He leído dos libros, escritos en diferentes épocas y radicalmente distintos tanto en su concepción como en su escritura, y en ambos el protagonista afrontaba el trago amargo del suicidio de un amigo y recibía una carta enviada por el suicida. Y en cada uno de ellos la reacción del protagonista es diferente, como corresponde a cada novela y a la edad de cada personaje. Leí el lunes la novela del leonés Vicente Muñoz Álvarez, “El merodeador”, que aún está reciente de las imprentas. Leí el martes la novela del italiano Enrico Brizzi, “Jack Frusciante ha dejado el grupo”, traducida ya hace algunos años en nuestro país. La primera es autobiográfica. De la segunda no estoy seguro, pero me apostaría algo a que tiene mucho de autobiográfico: cuenta un amor breve entre adolescentes y, como todos lo hemos vivido, no es necesario inventárselo, basta con acudir a la memoria. Las leí seguidas por casualidad.
En cualquier caso, repito: en ambas novelas un amigo del protagonista decide suicidarse. En “El merodeador”, un artista cansado, desencantado de la vida, escribe una carta al narrador, la envía por correo y luego se arroja a las vías del tren. En “Jack Frusciante ha dejado el grupo”, un muchacho agotado de su vida, deseoso de salirse del círculo que la sociedad crea a nuestro alrededor, escribe una carta al protagonista, la envía por correo y luego se suicida; nunca nos dicen claramente cómo se mató, pero se intuye que lo hizo ingiriendo pastillas. No importa. El asunto es que los dos amigos logran sus propósitos y se retiran de la escena. Bien. Entonces queda el dolor, la ausencia y dos sobres que han echado al correo los suicidas. Alex D., el chico de la novela de Brizzi, sólo es un tardoadolescente. En seguida, sin titubeos, rasga el sobre y lee la carta y averigua los motivos de su amigo para irse. Se enfrenta a la verdad. Junto a la carta, dentro del mismo sobre, hay una cinta de casete con canciones que ellos solían escuchar.
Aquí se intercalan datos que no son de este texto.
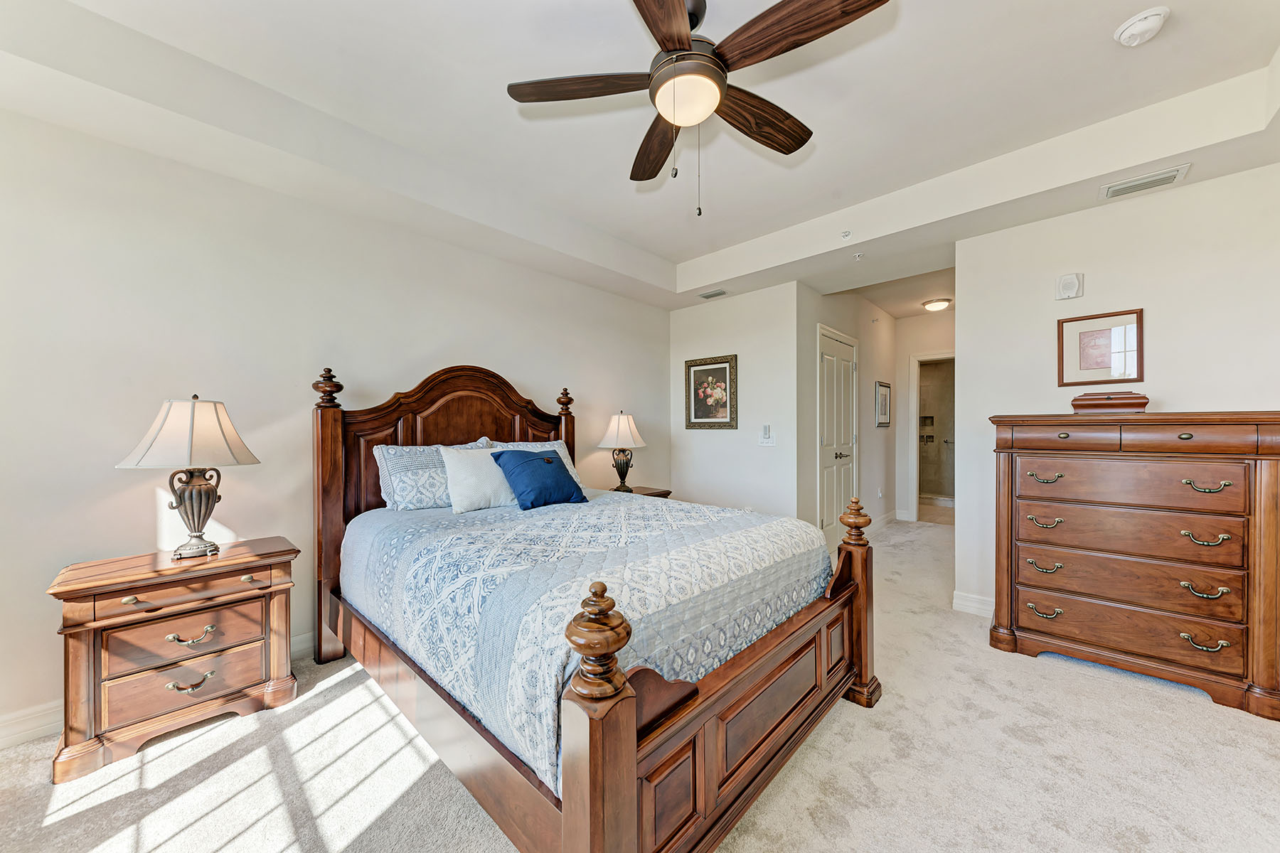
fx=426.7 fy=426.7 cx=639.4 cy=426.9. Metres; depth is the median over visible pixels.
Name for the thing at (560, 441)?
patterned pillow
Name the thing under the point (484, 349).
left wall
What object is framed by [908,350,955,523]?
doorway
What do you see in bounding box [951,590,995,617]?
baseboard
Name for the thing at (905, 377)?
hallway end wall
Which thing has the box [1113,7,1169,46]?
smoke detector
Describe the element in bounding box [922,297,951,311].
hallway ceiling light
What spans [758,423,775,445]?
light switch
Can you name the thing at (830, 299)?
hallway side wall
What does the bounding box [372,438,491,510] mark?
patterned pillow
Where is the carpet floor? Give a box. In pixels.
[0,515,1279,852]
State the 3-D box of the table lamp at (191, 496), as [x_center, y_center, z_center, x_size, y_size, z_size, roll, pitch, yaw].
[-1.943,0.209,1.870,0.390,0.703,0.427,0,0,43]
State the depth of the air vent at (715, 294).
4.10 m
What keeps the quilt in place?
on the bed
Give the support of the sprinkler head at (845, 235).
attached to the ceiling at (702, 252)
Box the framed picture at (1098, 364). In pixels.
[1057,307,1144,386]
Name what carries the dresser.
on the carpet floor
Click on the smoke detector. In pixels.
(1133, 28)
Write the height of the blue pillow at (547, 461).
0.337 m
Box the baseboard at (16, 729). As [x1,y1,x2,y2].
[0,630,319,749]
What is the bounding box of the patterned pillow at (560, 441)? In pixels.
[484,438,583,485]
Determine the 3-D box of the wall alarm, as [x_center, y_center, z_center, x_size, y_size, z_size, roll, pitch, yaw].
[2.583,-0.847,2.568,0.123,0.148,0.048,0,0,43]
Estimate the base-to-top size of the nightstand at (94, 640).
0.689 m
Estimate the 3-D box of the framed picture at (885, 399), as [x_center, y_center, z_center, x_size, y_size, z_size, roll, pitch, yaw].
[2.968,-0.271,5.193,0.026,0.531,0.517,0,0,43]
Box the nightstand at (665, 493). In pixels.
[606,485,671,498]
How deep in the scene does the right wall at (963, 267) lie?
2.46 m
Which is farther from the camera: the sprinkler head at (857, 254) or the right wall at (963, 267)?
the sprinkler head at (857, 254)
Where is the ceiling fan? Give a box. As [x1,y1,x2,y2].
[507,0,892,217]
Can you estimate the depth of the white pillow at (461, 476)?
2.39 m
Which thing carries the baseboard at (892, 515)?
attached to the hallway side wall at (830, 299)
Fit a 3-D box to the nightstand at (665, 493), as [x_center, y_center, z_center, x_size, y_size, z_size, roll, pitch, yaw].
[-0.119,0.902,3.778,0.483,0.652,0.715,0,0,43]
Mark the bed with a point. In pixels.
(617, 762)
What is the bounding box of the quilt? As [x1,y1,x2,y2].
[335,487,829,791]
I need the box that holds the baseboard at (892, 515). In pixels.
[870,509,901,531]
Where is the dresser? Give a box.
[985,411,1279,722]
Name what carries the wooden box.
on the dresser
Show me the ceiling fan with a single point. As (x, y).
(720, 68)
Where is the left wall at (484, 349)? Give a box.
[0,106,670,744]
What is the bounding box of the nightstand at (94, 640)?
[47,536,300,783]
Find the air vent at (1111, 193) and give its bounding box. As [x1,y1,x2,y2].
[1099,164,1191,199]
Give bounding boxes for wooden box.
[1070,391,1148,414]
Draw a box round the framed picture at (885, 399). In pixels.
[875,381,891,426]
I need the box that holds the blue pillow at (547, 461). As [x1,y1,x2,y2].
[489,448,585,510]
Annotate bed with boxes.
[307,357,878,852]
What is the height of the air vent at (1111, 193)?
0.016 m
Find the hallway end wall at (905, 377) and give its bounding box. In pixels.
[893,310,954,522]
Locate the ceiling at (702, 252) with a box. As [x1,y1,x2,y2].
[0,0,1279,313]
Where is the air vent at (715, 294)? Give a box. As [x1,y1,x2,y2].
[698,289,728,298]
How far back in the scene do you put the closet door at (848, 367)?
4.23 m
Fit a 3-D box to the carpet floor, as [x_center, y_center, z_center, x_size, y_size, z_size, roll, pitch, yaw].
[1.262,1.280,2.580,4.841,0.097,8.046,0,0,43]
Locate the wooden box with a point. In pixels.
(1136, 399)
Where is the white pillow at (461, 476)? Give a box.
[438,446,514,513]
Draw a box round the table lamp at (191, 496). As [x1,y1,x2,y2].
[116,393,261,559]
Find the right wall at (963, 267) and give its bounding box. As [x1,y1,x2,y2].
[954,155,1279,636]
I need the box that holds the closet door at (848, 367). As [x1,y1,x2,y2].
[817,324,859,547]
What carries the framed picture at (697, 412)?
attached to the back wall at (727, 439)
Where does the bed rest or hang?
on the carpet floor
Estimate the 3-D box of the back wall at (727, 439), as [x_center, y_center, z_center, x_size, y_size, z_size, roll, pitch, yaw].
[0.890,-0.151,4.328,1.446,2.789,0.122,0,0,43]
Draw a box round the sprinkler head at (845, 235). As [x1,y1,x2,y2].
[840,229,852,238]
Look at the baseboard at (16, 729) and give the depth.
1.73 m
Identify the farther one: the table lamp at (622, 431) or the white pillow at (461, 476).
the table lamp at (622, 431)
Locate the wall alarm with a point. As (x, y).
(1065, 284)
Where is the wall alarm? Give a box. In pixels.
[1054,272,1083,300]
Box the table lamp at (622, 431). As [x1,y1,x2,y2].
[596,411,646,491]
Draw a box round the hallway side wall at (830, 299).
[797,280,895,544]
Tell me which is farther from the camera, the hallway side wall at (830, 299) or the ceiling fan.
the hallway side wall at (830, 299)
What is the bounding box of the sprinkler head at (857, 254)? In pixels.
[852,251,864,260]
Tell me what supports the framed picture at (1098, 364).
attached to the right wall at (963, 267)
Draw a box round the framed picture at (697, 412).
[684,354,738,429]
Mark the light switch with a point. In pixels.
(765, 431)
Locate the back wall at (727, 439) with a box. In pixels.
[669,279,801,521]

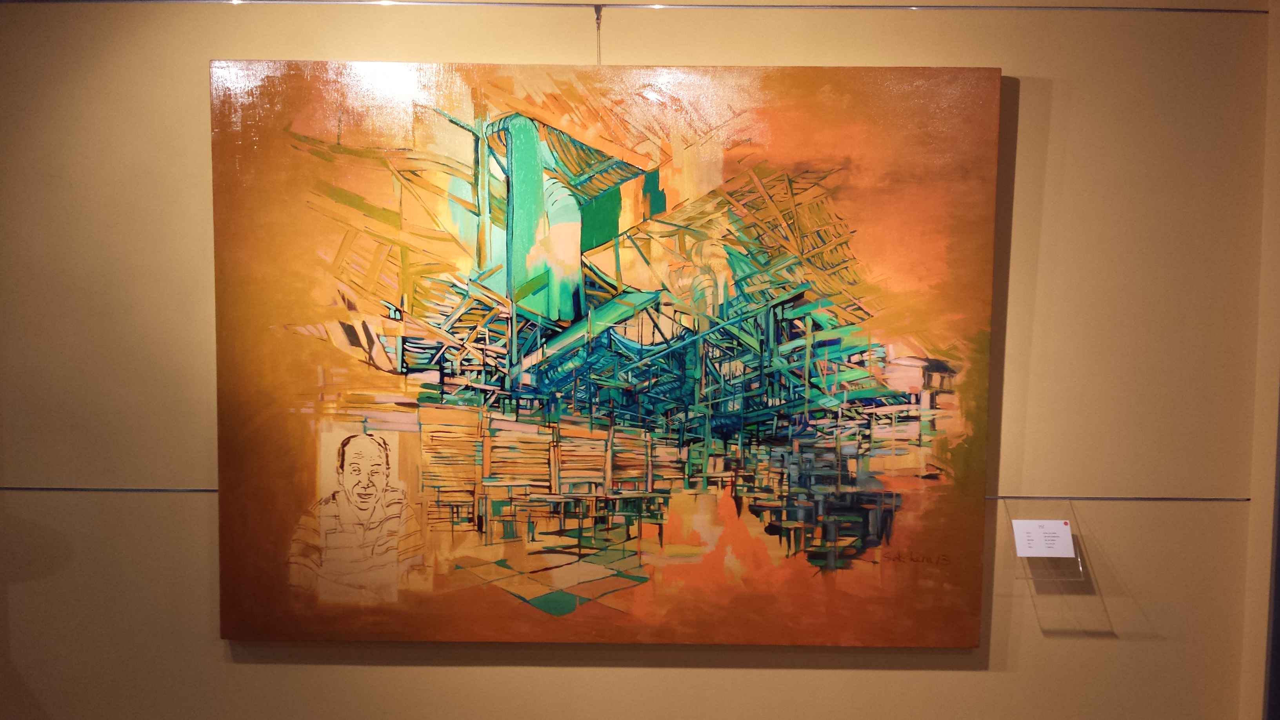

En la novela de Muñoz Álvarez, el narrador recibe el sobre, que llega con el cartero unos días después del suicidio del artista, aquel pintor angustiado. En cambio, y al contrario que Alex D., no la abre. No se atreve a abrirla. Teme a la verdad. Teme leer unas palabras escritas justo antes de morir su autor, y leerlas cuando el otro ya no está. El miedo se esconde en el interior de ese sobre. Y así, el narrador opta por enfrentarse a la incertidumbre y, al menos hasta donde llega la narración, ni él ni nosotros conocemos los motivos del suicida.
Estas dos situaciones, estos dos modos de afrontar un mismo hecho, revelan no sólo el comportamiento de cada personaje, sino que, a mi modo de ver, son un rasgo propio de la edad de cada uno de esos protagonistas. “El viejo” Alex D. es rebelde, inseguro, pero más cultivado que muchos de sus compañeros de pupitre, apasionado por el cine, la música y la literatura. Como a todo adolescente tardío, le pierde la curiosidad. Tal vez no sabe que conocer la confesión de un suicida, los motivos secretos que le empujaron a tomar la decisión de quitarse la vida, le dejará una huella. El secreto le quemará por dentro durante años, pues decide no enseñar la carta al mundo, salvo a su novia. El narrador sin nombre de “El merodeador” es un individuo que ha ingresado en la madurez, al menos en la madurez mental, a pesar de sus inseguridades e inquietudes (que todos tenemos aunque cumplamos cien años). Él, al contrario que Alex, ya conoce el percal, sabe de qué va la vida, conoce el tablero y las reglas del juego, y por tanto sabe que leer la carta de un amigo muerto, dirigida sólo a él, le carcomerá el alma. Ambas decisiones pueden ser correctas.